The project is called the Program for the International Assessment of Adult Competencies (known as Piaac, sometimes called “pee-ack”). In 2011 and 2012, 166,000 adults ages 16 to 65 were tested in the O.E.C.D. countries (most of Europe along with the United States, Canada, Australia, Japan and South Korea) and Cyprus and Russia.
Like PISA, Piaac tests people’s literacy and math skills. Because the test takers were adults, they were asked to use those skills in real-world contexts. They might, for example, be asked to read a news article and an email, each describing a different innovative method of improving drinking water quality in Africa, and identify the sentence in each document that describes a criticism common to both inventions. The test also included a measure of “problem-solving in technology-rich environments,” reflecting the nature of modern work.

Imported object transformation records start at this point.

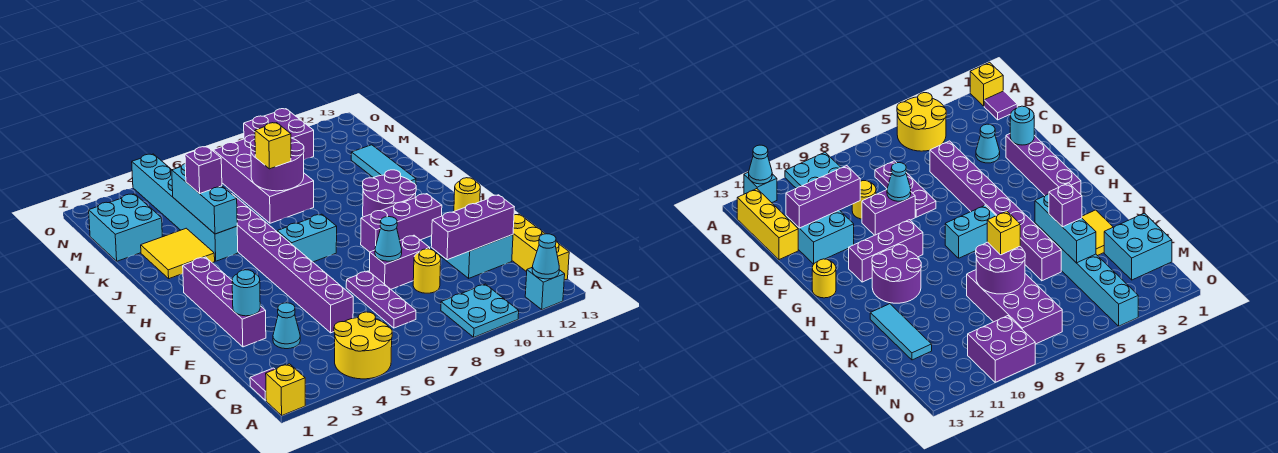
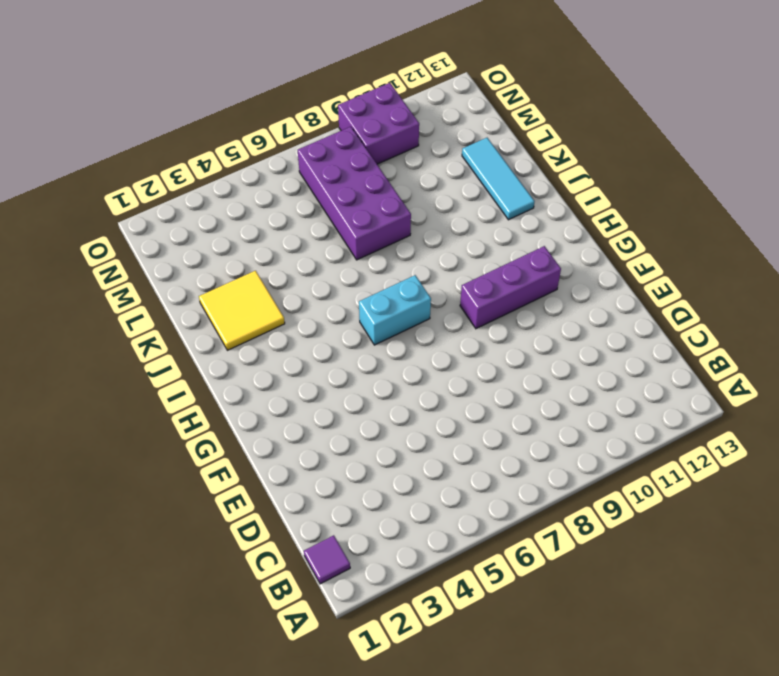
none -> yellow brick A1 level 1
none -> yellow round brick A4:B5 level 1
none -> cyan plate A9:B10 level 1
none -> cyan brick A12 level 1

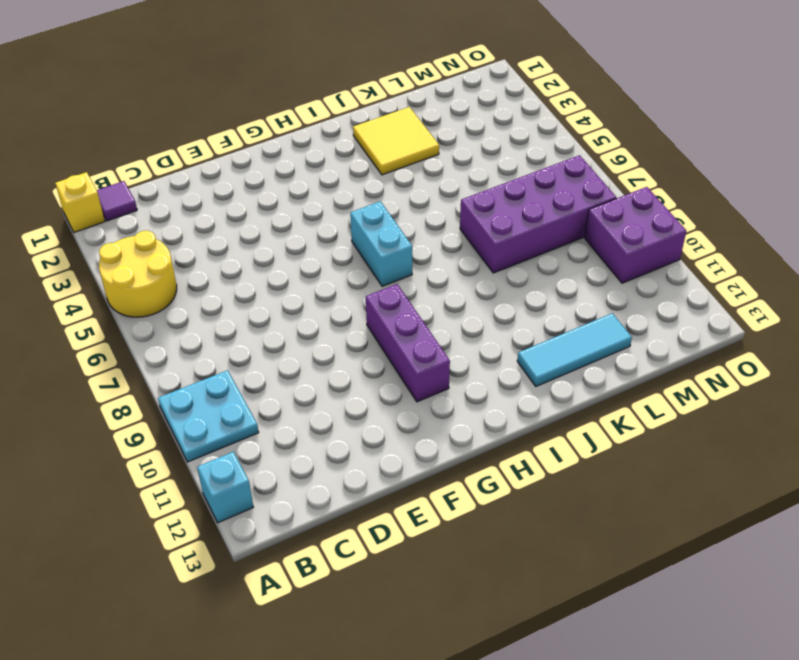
none -> yellow brick B13:D13 level 1
none -> purple plate C7:E7 level 1
none -> cyan cone D3 level 1
none -> purple brick D5:K5 level 1

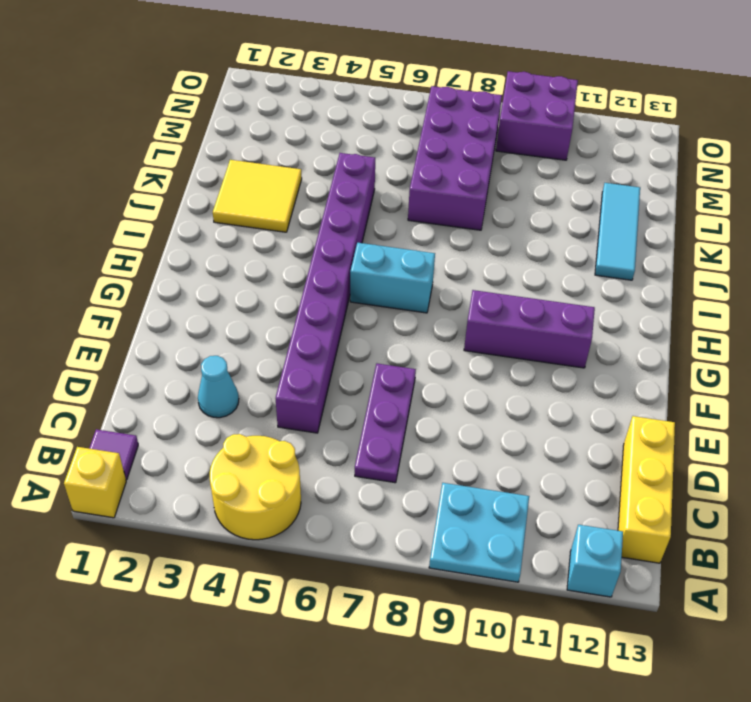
none -> yellow round brick D9 level 1
none -> cyan brick D11:E12 level 1
none -> purple brick E2:H2 level 1
none -> purple brick E8:E9 level 1

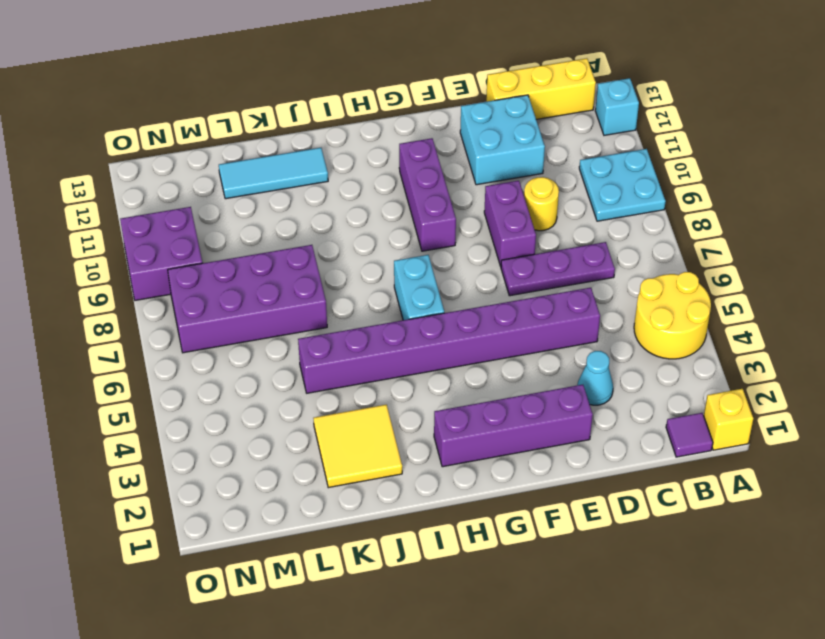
none -> yellow round brick G13 level 1
none -> purple round brick H10:I11 level 1
none -> cyan brick J4:O4 level 1
none -> cyan brick L1:M2 level 1

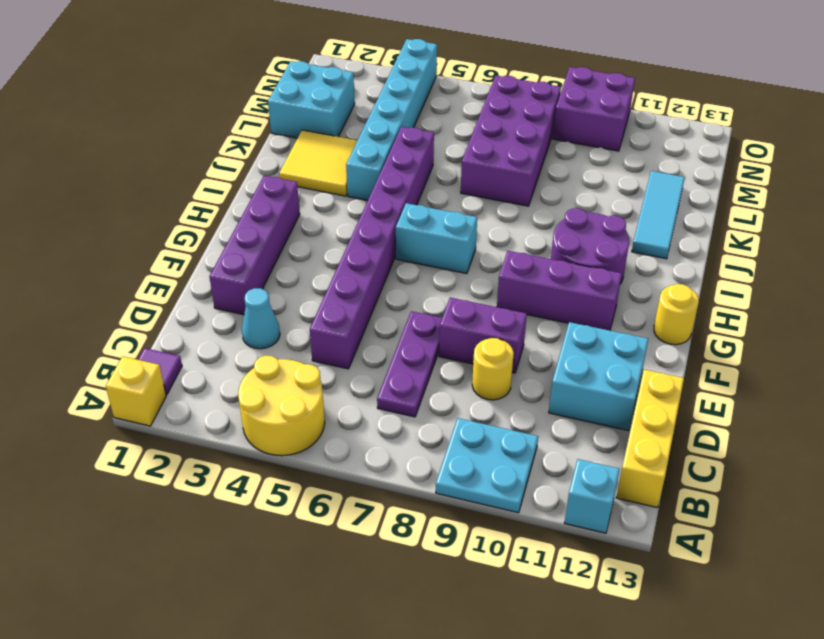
none -> cyan cone A12 level 2
none -> purple brick D10:D12 level 2
none -> cyan round brick E2 level 2
none -> cyan cone E8 level 2

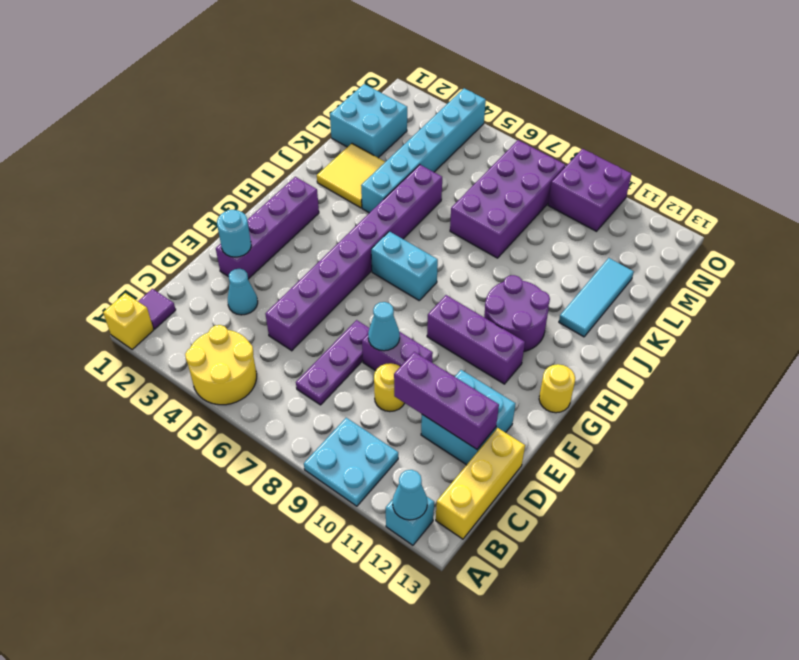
none -> cyan brick J4:L4 level 2
none -> purple round brick K7:L8 level 2
none -> purple brick K4 level 3
none -> yellow brick K7 level 3

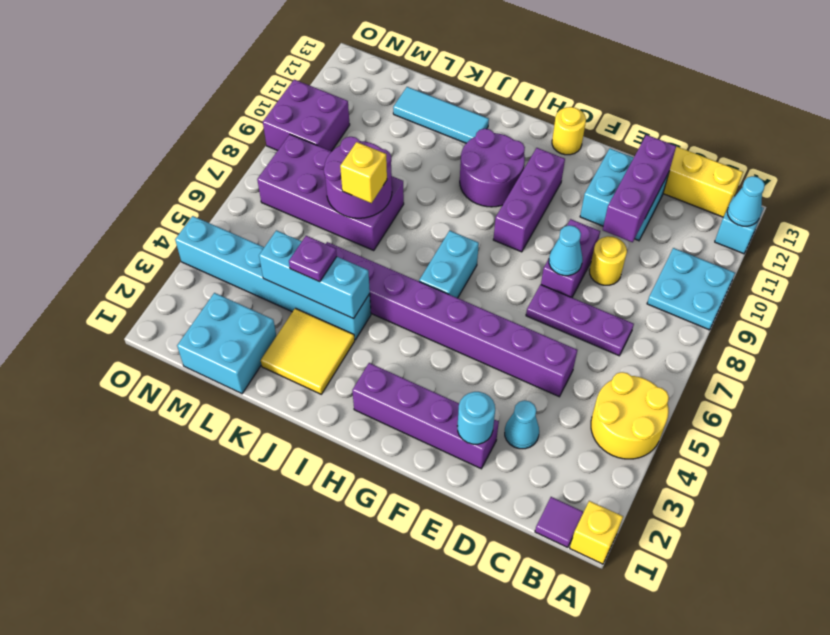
purple plate K4 level 3 -> purple brick K4 level 3

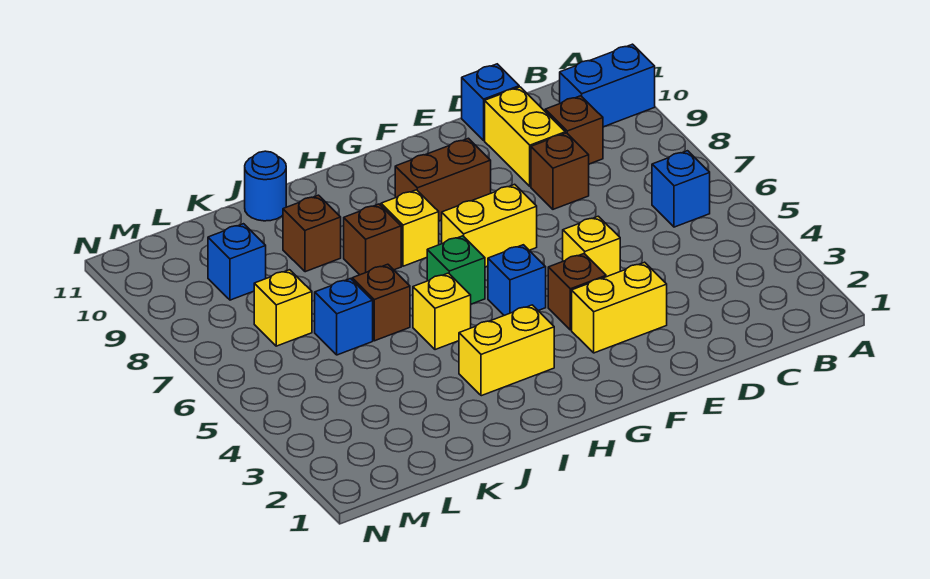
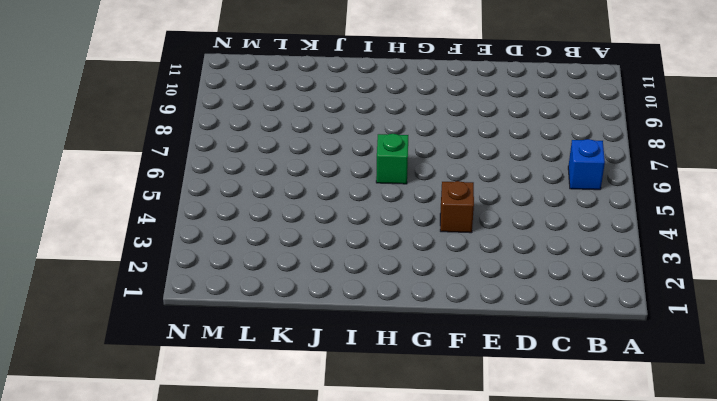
none -> blue brick A10:B10 level 1
none -> brown brick C9 level 1
none -> brown brick D8 level 1

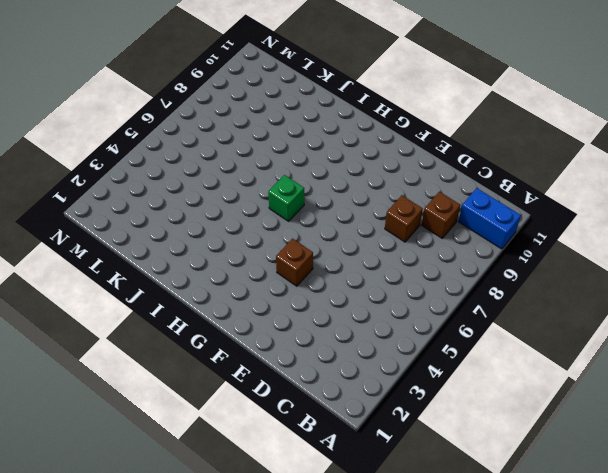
none -> blue brick B6 level 1
none -> yellow brick D9:D10 level 1
none -> blue brick D11 level 1

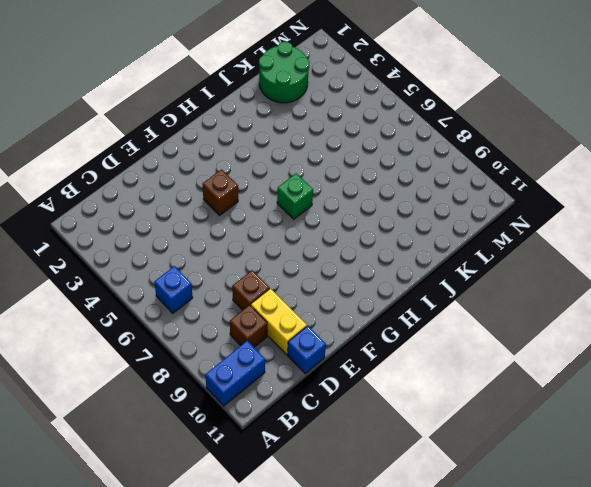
green round brick K1:L2 level 1 -> none
none -> yellow brick E3:F3 level 1
none -> yellow brick E5 level 1
none -> yellow brick F7:G7 level 1

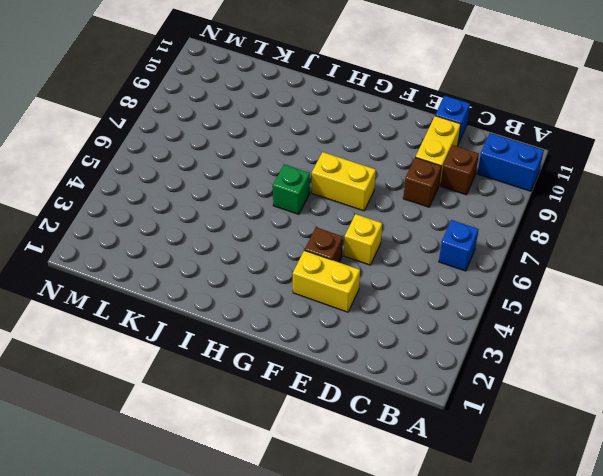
none -> brown brick F9:G9 level 1
none -> blue brick G5 level 1
none -> yellow brick H3:I3 level 1

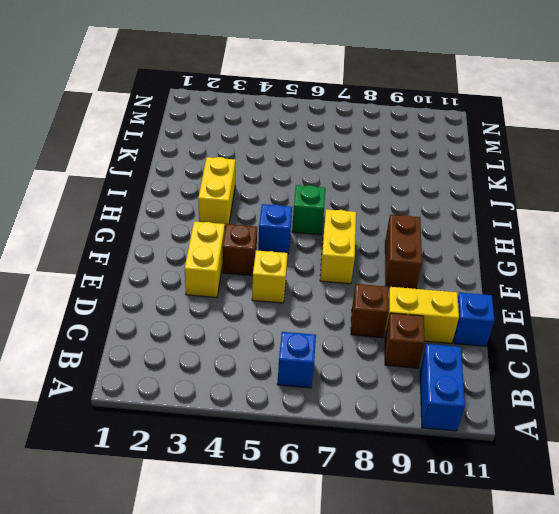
none -> yellow brick H8 level 1
none -> yellow brick I5 level 1
none -> brown brick I8 level 1

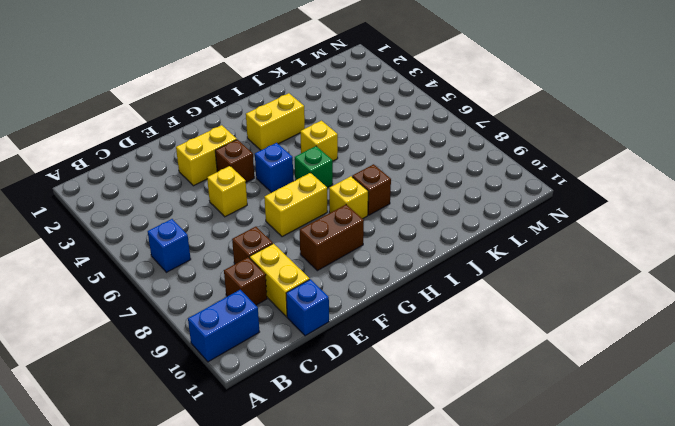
none -> brown brick J6 level 1
none -> brown brick J9 level 1
none -> blue round brick J11 level 1

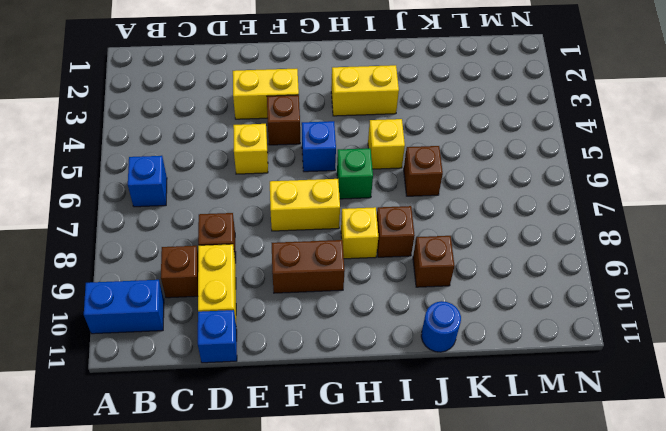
none -> blue brick K6 level 1
none -> yellow brick L7 level 1
none -> blue brick L9 level 1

When the test was limited to college graduates, America did not fare very much better:
Only 18 percent of American adults with bachelor’s degrees score at the top two levels of numeracy, compared with the international average of 24 percent. Over one-third of American bachelor’s degree holders failed to reach Level 3 on the five-level Piaac scale, which means that they cannot perform math-related tasks that “require several steps and may involve the choice of problem-solving strategies.” Americans with associate’s and graduate degrees also lag behind their international peers.
American results on the literacy and technology tests were somewhat better, in the sense that they were only mediocre. American adults were eighth from the bottom in literacy, for instance. And recent college graduates look no better than older ones. Among people ages 16 to 29 with a bachelor’s degree or better, America ranks 16th out of 24 in numeracy. There is no reason to believe that American colleges are, on average, the best in the world.
Why does it matter? Because of what it portends for the international labor market.
We should worry less about government-mandated minimum wage levels and ask ourselves how much value an American worker can add to an enterprise. If, as Carey suggests, an undereducated American worker will add less value than a foreign worker, corporations will have an incentive to move jobs overseas. Why pay higher wages to workers who cannot make a concomitant contribution to their companies?
This reality should worry anyone who believes — as many economists do — that America’s long-term prosperity rests in substantial part on its store of human capital. The relatively high pay of American workers will start to erode as more jobs are exposed to harsh competition in global labor markets. It will be increasingly dangerous to believe that only our K-12 schools have serious problems.